EXERCISE TASK: Can you turn the material below into a Markdown table with the columns "No." and "Entry", one row per nonblank line, numbering the rows in order and leaving out the pictures?

PROVIDED DATA:
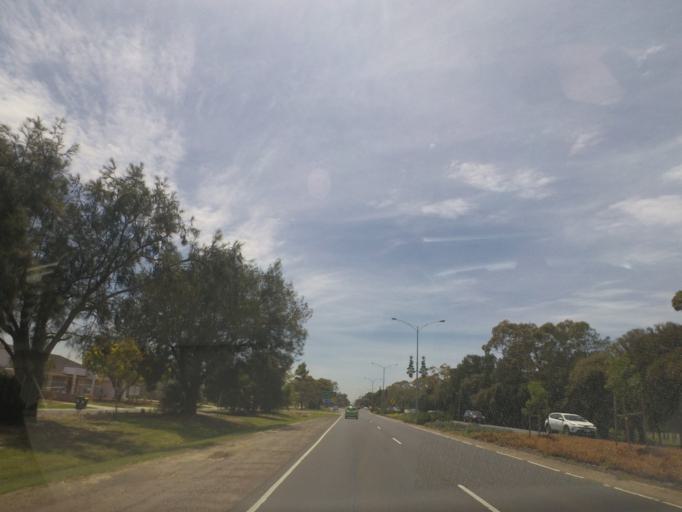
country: AU
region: Victoria
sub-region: Wyndham
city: Werribee
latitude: -37.8949
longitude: 144.6781
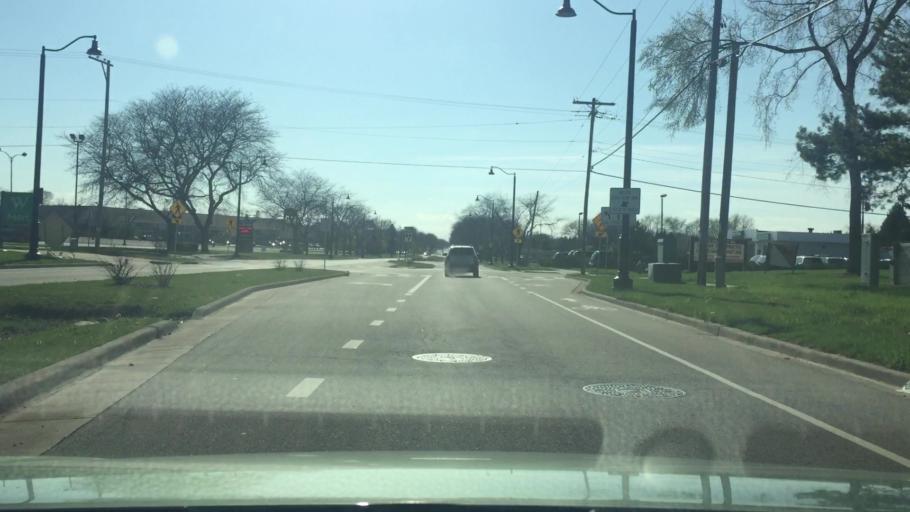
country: US
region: Wisconsin
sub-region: Milwaukee County
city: Brown Deer
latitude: 43.1632
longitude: -87.9691
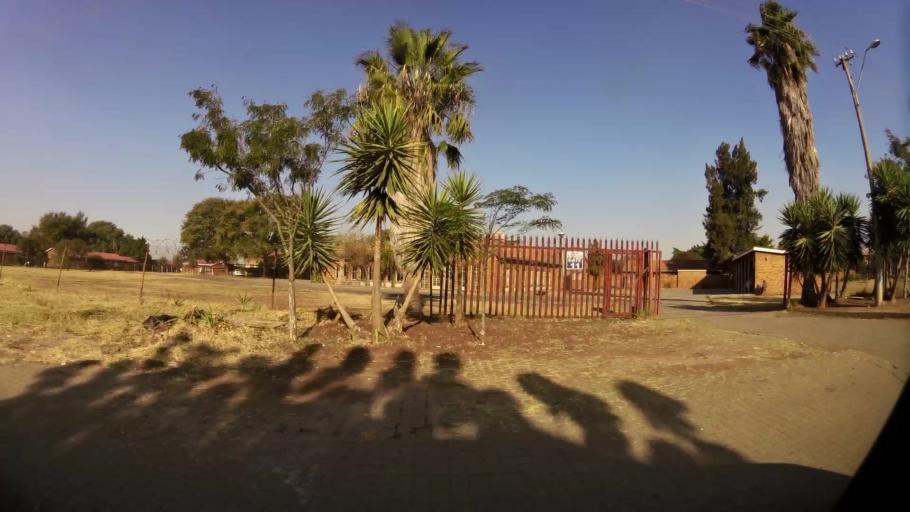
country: ZA
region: North-West
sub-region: Bojanala Platinum District Municipality
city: Rustenburg
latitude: -25.6455
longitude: 27.2394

OUTPUT FOR THIS TASK:
| No. | Entry |
|---|---|
| 1 | country: AU |
| 2 | region: Victoria |
| 3 | sub-region: Wyndham |
| 4 | city: Werribee |
| 5 | latitude: -37.8949 |
| 6 | longitude: 144.6781 |
| 7 | country: US |
| 8 | region: Wisconsin |
| 9 | sub-region: Milwaukee County |
| 10 | city: Brown Deer |
| 11 | latitude: 43.1632 |
| 12 | longitude: -87.9691 |
| 13 | country: ZA |
| 14 | region: North-West |
| 15 | sub-region: Bojanala Platinum District Municipality |
| 16 | city: Rustenburg |
| 17 | latitude: -25.6455 |
| 18 | longitude: 27.2394 |